Give generosity to those who seek to form opinion
and discernment to those who vote,
that our nation may prosper
and that with all the peoples of Europe
we may work for peace and the common good;
for the sake of Jesus Christ our Lord.
Amen.
The heartache continued on Thursday. In West Yorkshire Jo Cox, a new MP, former aid worker with Oxfam, with a passion for helping the most disadvantaged including Syrian refugees, was shot and stabbed as she prepared for a surgery with her constituents. She died from her injuries. Her attacker is said to have shouted, "Britain First" or "Put Britain First." Jo was married and the mother of two young children.
Is this the outcome of all the toxic language and arguments that have been used during the EU referendum debate? A man charged with her murder appeared in court yesterday and gave his name as "Death to traitors, freedom to Britain."
The words we use shape other people's minds. As one commentator put it:
If you spend days, weeks, months, years telling people they are under threat, that their country has been stolen from them, that they have been betrayed and sold down the river, that their birthright has been pilfered, that their problem is they’re too slow to realise any of this is happening, that their problem is they’re not sufficiently mad as hell, then at some point, in some place, something or someone is going to snap. And then something terrible is going to happen.
Our words matter. But today's politics and press is geared towards toying with people's fears.

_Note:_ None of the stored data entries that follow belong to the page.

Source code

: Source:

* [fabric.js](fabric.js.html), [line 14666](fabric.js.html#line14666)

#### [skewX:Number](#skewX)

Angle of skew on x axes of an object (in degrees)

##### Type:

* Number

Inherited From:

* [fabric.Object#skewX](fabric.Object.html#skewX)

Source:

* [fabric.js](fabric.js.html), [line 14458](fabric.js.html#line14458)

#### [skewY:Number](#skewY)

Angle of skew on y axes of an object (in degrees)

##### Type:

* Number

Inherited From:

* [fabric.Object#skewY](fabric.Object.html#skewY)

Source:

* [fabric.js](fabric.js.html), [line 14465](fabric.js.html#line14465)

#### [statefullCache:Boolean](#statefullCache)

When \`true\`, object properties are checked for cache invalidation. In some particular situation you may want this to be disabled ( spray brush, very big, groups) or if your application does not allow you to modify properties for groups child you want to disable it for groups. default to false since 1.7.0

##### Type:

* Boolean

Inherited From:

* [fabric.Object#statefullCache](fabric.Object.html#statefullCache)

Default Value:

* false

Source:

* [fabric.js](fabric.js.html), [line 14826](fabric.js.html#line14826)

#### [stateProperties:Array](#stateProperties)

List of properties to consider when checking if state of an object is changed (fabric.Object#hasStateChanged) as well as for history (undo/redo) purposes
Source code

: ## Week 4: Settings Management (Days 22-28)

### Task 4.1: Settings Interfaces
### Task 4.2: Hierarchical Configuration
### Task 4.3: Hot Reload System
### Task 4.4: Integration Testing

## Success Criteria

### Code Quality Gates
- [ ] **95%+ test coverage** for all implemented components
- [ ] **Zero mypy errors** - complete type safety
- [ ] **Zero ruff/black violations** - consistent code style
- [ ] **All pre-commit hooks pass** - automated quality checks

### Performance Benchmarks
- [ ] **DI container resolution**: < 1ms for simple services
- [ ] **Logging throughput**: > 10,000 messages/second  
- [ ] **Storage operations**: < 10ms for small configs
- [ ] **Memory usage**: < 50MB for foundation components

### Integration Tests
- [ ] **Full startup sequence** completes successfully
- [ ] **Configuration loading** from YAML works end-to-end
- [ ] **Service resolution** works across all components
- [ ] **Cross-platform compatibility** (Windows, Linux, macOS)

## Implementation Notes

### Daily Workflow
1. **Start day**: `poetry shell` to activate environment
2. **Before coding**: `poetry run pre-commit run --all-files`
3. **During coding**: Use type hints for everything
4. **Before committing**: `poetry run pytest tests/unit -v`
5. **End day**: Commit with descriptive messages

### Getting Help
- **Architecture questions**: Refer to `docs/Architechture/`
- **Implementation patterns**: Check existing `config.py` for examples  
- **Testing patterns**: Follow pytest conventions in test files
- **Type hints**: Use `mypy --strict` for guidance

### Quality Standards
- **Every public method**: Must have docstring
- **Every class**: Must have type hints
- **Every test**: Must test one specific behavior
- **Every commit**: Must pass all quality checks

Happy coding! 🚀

We are being emotionally manipulated by those who stand to gain from getting our votes, or our readership for their newspaper.
What do the Orlando shootings, Jo Cox's murder and UKIP's vile campaign poster have in common? Vanity, pride, ego, arrogance, hatred, distrust, scaremongering —all seeking to sow seeds of division.
Yet as Christians in the kingdom of God, we are called to unity and not division. St Paul wrote:
There is no longer Jew or Greek, there is no longer slave or free, there is no longer male and female; for all of you are one in Christ Jesus. And if you belong to Christ, then you are Abraham’s offspring, heirs according to the promise. (Galatians 3.29-29 NRSV)
In the kingdom of God, Christ seeks to break down the barriers we create with others, knitting us together into one family. That line in Galatians about the offspring of Abraham alludes to the covenant that God made with Abraham, in which God promised to make Abraham the ancestor of a multitude of nations (Genesis 17.4-7). As it turned out, he also became the ancestor of the three great Abrahamic religions: Judaism, Christianity and Islam.
From the start of the Hebrew scriptures in Genesis to the end of the Christian Testament in Revelation, where a multitude of people of all nations and languages are envisioned worshiping God together (Revelation 7.9), it is clear that God longs for us to unite with our brothers and sisters in spite of our differences. Not to sow seeds of division, but to work for the common good and build the unity of the kingdom of God.
But for when there are no words, or too many words, we can stand together in silent unity as we did this morning, lighting a candle as a prayer — for Jo Cox MP, for the Pulse nightclub victims, and for grace in our national politics.